# WORK INSTRUCTION
From the line with "M95,96L167,171L93,242L114,264L67,309L46,287L2,330V186Z" through the line with "M979,626L1148,602L1214,588", inclusive, return each line of the data below exactly and leave the rest out.

# DATA SHOWN
——————

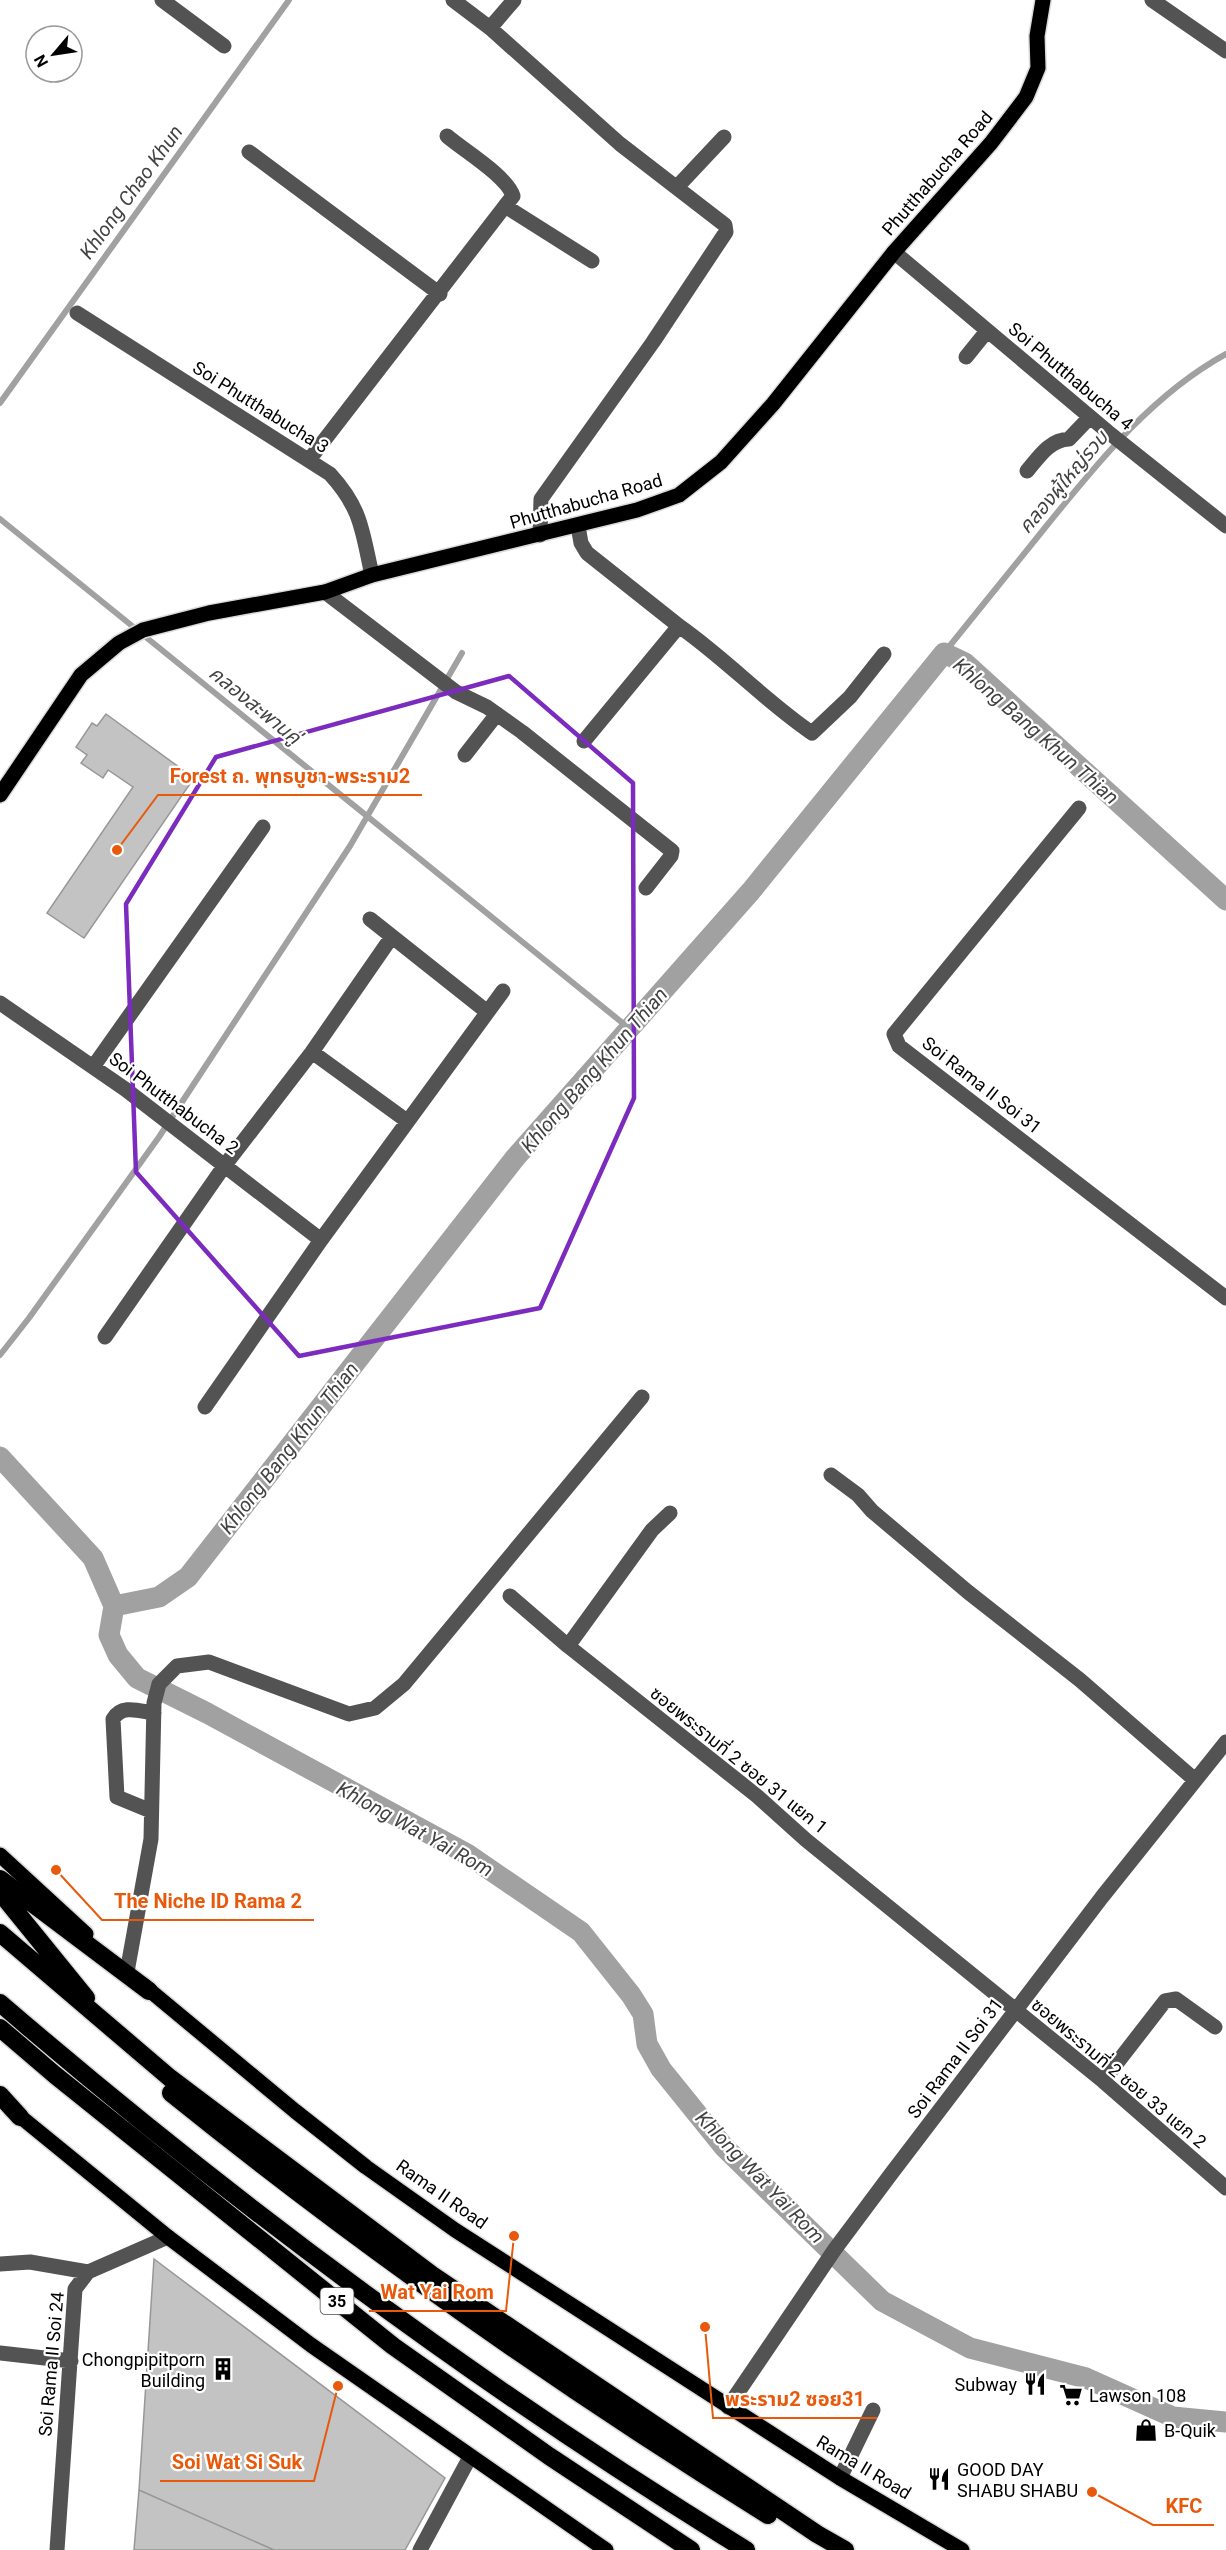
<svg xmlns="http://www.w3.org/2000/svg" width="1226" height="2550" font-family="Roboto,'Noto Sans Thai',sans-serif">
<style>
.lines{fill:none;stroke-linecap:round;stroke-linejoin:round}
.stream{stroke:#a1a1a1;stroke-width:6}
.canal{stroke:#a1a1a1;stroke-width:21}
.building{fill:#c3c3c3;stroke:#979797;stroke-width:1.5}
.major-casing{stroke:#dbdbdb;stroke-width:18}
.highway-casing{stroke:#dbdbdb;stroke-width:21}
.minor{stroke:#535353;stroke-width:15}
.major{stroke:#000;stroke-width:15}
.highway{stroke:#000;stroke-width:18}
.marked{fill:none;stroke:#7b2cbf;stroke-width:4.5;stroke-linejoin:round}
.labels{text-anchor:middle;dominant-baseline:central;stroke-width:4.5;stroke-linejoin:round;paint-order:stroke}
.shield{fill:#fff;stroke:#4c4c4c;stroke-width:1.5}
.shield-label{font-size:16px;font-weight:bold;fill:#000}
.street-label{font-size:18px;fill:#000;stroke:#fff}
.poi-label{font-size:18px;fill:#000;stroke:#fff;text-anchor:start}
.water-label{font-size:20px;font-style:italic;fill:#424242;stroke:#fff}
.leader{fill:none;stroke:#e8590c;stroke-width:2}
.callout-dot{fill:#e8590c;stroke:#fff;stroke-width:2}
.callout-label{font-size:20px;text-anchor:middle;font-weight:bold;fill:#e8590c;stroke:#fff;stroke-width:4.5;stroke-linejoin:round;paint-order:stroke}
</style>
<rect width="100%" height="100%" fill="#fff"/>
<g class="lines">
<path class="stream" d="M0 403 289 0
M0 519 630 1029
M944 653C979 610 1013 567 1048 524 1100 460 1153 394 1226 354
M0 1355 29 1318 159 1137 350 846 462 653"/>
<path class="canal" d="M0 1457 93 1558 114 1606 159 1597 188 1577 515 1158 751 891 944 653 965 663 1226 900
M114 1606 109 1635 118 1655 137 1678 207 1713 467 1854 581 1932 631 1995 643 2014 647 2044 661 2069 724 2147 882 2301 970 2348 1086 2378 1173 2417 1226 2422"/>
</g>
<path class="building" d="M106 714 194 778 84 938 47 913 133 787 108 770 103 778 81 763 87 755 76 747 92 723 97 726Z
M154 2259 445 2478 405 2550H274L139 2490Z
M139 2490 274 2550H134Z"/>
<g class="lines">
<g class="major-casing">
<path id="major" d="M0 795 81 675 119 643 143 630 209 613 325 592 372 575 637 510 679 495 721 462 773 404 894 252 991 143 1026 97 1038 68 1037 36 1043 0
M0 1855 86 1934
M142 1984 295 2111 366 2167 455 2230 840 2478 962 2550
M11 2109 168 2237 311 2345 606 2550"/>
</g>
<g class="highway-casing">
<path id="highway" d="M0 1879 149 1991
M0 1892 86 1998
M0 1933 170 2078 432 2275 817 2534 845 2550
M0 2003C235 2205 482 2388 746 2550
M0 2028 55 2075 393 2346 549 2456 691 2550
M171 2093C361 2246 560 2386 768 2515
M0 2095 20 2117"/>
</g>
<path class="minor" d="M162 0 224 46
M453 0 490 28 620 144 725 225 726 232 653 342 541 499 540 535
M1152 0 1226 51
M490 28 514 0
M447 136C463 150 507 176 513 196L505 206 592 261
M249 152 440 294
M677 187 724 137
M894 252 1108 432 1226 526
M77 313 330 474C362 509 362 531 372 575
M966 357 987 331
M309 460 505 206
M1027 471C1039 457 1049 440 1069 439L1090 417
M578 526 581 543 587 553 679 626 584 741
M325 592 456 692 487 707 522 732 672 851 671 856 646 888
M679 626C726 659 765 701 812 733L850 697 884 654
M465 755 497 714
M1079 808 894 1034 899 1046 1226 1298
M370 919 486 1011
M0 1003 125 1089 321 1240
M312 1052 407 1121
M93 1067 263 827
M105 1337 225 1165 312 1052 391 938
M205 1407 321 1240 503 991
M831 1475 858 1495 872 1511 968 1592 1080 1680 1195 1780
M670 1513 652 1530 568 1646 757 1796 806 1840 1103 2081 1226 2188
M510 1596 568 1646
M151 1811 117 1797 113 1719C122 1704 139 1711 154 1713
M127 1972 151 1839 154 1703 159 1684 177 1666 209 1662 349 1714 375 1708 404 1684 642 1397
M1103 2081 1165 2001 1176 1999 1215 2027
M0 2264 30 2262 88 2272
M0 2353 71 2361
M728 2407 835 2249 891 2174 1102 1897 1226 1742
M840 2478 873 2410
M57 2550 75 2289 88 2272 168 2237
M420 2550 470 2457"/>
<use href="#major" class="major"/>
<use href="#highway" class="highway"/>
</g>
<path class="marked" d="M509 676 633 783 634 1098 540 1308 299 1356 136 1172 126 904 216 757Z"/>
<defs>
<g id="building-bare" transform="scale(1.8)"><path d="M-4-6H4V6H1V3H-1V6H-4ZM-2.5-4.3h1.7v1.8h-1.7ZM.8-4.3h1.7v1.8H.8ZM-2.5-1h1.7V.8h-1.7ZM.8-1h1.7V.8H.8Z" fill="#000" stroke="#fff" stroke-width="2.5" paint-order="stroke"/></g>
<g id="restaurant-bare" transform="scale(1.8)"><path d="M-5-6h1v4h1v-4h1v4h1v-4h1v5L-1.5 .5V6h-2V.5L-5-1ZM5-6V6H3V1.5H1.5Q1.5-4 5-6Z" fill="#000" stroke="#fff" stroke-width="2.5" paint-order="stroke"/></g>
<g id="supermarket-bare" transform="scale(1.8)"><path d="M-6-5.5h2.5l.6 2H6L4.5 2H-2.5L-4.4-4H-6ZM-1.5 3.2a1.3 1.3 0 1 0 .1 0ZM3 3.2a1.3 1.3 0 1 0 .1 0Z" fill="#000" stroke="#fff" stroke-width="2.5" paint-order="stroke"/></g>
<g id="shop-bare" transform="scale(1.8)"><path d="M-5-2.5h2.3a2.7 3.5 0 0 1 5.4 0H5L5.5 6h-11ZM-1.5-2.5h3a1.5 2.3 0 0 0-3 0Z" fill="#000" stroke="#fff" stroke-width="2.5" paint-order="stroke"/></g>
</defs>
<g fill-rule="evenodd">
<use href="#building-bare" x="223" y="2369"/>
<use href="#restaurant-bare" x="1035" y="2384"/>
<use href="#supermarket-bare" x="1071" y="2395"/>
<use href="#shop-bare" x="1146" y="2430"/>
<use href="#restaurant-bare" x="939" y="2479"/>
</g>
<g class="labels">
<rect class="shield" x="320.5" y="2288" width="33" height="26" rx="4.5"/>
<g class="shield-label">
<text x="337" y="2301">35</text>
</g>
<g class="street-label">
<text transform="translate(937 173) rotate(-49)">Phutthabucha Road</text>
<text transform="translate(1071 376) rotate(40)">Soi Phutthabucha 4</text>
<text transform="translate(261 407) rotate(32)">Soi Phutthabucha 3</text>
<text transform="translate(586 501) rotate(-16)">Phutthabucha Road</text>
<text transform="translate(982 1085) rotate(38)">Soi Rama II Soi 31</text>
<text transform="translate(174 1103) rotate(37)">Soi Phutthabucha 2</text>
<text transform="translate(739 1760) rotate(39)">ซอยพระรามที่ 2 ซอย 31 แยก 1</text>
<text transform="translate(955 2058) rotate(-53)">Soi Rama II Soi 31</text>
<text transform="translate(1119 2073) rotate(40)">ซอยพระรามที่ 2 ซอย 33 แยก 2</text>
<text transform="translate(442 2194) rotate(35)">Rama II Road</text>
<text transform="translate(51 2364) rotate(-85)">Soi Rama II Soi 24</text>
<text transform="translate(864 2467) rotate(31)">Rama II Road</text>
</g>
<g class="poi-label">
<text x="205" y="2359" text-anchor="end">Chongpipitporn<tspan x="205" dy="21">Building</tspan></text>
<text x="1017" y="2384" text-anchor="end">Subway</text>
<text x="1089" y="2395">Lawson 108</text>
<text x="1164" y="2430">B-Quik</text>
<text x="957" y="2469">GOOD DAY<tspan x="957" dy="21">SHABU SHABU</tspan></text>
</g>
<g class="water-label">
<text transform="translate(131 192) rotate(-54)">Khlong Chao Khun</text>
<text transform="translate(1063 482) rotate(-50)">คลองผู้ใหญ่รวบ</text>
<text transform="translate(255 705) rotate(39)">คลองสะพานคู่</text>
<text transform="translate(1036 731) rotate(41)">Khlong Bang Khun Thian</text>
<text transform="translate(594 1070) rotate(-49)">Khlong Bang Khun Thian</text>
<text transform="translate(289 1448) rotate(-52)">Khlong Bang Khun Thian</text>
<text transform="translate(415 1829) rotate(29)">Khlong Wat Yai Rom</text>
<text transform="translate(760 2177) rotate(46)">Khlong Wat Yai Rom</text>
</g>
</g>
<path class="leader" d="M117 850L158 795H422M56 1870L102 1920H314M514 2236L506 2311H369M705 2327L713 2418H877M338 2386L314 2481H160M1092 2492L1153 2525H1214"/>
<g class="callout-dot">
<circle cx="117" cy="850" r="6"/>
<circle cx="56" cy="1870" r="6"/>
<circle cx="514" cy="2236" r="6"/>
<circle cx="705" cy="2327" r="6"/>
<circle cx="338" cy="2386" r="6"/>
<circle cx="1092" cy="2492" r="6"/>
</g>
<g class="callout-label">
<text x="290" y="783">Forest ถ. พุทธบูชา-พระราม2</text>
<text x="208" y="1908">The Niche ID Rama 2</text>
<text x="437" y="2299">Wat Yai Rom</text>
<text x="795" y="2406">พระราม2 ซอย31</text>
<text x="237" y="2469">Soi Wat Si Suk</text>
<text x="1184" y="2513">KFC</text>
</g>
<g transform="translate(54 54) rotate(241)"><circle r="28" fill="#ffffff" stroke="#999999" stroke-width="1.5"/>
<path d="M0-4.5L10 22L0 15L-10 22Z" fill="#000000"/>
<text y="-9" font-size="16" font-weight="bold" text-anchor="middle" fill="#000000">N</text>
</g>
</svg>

——————

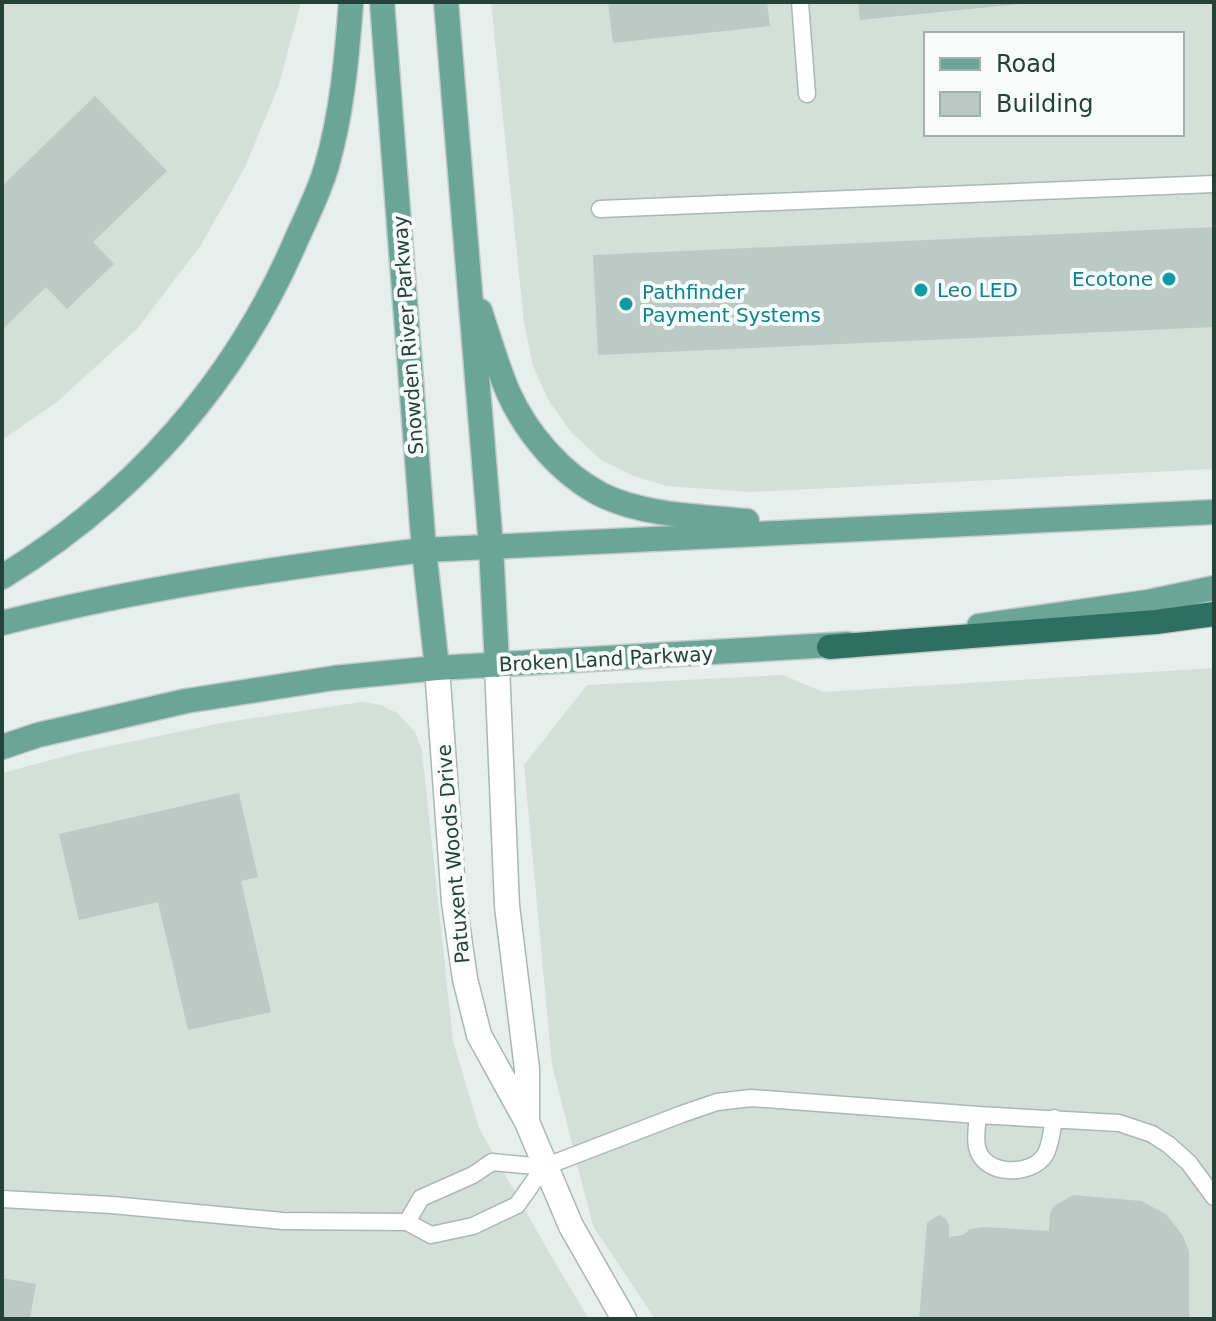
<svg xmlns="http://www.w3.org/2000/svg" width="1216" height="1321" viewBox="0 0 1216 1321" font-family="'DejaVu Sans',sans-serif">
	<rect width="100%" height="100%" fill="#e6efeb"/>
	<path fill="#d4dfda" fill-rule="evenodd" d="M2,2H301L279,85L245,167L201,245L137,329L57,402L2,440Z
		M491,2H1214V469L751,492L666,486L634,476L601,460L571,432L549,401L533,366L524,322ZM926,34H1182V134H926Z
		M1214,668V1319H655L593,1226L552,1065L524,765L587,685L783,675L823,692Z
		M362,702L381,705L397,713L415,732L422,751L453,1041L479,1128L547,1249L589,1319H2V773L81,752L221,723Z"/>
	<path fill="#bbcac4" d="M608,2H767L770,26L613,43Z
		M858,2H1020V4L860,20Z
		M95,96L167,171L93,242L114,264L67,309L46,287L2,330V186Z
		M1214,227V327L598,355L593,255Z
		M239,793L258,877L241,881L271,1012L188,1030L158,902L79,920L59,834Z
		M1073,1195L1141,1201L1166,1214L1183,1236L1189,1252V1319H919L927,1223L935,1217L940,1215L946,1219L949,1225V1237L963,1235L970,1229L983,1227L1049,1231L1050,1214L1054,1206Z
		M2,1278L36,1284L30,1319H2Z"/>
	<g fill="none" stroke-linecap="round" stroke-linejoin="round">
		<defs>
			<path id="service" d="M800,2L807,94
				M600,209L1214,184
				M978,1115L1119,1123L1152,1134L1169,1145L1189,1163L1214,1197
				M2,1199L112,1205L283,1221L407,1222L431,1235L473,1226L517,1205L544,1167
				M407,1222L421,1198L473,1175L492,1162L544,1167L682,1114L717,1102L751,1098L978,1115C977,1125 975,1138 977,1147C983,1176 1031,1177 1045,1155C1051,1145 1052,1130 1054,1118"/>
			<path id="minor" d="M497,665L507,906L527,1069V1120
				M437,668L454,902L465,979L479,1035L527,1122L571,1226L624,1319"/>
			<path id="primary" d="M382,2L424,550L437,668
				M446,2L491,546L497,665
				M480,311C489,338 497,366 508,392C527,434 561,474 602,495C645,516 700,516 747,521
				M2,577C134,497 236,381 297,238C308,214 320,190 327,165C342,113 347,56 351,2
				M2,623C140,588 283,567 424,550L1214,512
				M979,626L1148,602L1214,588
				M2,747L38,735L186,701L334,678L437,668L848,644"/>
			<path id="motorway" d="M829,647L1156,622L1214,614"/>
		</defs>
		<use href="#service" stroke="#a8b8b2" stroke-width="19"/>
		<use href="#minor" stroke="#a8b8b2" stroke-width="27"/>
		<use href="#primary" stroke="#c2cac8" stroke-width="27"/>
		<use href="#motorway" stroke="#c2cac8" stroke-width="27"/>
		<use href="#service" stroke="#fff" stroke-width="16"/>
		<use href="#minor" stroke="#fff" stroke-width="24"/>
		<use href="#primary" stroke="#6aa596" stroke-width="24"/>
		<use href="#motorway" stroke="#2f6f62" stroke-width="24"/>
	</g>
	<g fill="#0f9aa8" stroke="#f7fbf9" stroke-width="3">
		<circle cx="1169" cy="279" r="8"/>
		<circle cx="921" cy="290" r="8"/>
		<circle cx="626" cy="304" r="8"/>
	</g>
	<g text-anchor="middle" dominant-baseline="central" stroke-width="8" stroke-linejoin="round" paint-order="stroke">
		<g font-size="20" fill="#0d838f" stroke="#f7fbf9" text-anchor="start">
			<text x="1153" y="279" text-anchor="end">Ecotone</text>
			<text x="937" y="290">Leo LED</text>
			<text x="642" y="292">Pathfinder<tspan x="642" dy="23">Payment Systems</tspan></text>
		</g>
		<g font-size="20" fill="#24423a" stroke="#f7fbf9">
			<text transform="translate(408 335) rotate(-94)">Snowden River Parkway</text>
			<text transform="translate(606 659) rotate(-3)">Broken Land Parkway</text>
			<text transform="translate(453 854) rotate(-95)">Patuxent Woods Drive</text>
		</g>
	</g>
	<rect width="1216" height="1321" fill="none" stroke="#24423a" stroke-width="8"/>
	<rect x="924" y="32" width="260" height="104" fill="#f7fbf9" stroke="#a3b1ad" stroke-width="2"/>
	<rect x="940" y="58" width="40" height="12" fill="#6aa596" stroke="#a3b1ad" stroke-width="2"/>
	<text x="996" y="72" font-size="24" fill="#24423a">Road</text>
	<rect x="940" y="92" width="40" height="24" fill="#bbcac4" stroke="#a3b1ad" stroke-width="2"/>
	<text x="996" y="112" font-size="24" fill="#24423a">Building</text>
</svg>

——————

# WORKED SOLUTION
		M95,96L167,171L93,242L114,264L67,309L46,287L2,330V186Z
		M1214,227V327L598,355L593,255Z
		M239,793L258,877L241,881L271,1012L188,1030L158,902L79,920L59,834Z
		M1073,1195L1141,1201L1166,1214L1183,1236L1189,1252V1319H919L927,1223L935,1217L940,1215L946,1219L949,1225V1237L963,1235L970,1229L983,1227L1049,1231L1050,1214L1054,1206Z
		M2,1278L36,1284L30,1319H2Z"/>
	<g fill="none" stroke-linecap="round" stroke-linejoin="round">
		<defs>
			<path id="service" d="M800,2L807,94
				M600,209L1214,184
				M978,1115L1119,1123L1152,1134L1169,1145L1189,1163L1214,1197
				M2,1199L112,1205L283,1221L407,1222L431,1235L473,1226L517,1205L544,1167
				M407,1222L421,1198L473,1175L492,1162L544,1167L682,1114L717,1102L751,1098L978,1115C977,1125 975,1138 977,1147C983,1176 1031,1177 1045,1155C1051,1145 1052,1130 1054,1118"/>
			<path id="minor" d="M497,665L507,906L527,1069V1120
				M437,668L454,902L465,979L479,1035L527,1122L571,1226L624,1319"/>
			<path id="primary" d="M382,2L424,550L437,668
				M446,2L491,546L497,665
				M480,311C489,338 497,366 508,392C527,434 561,474 602,495C645,516 700,516 747,521
				M2,577C134,497 236,381 297,238C308,214 320,190 327,165C342,113 347,56 351,2
				M2,623C140,588 283,567 424,550L1214,512
				M979,626L1148,602L1214,588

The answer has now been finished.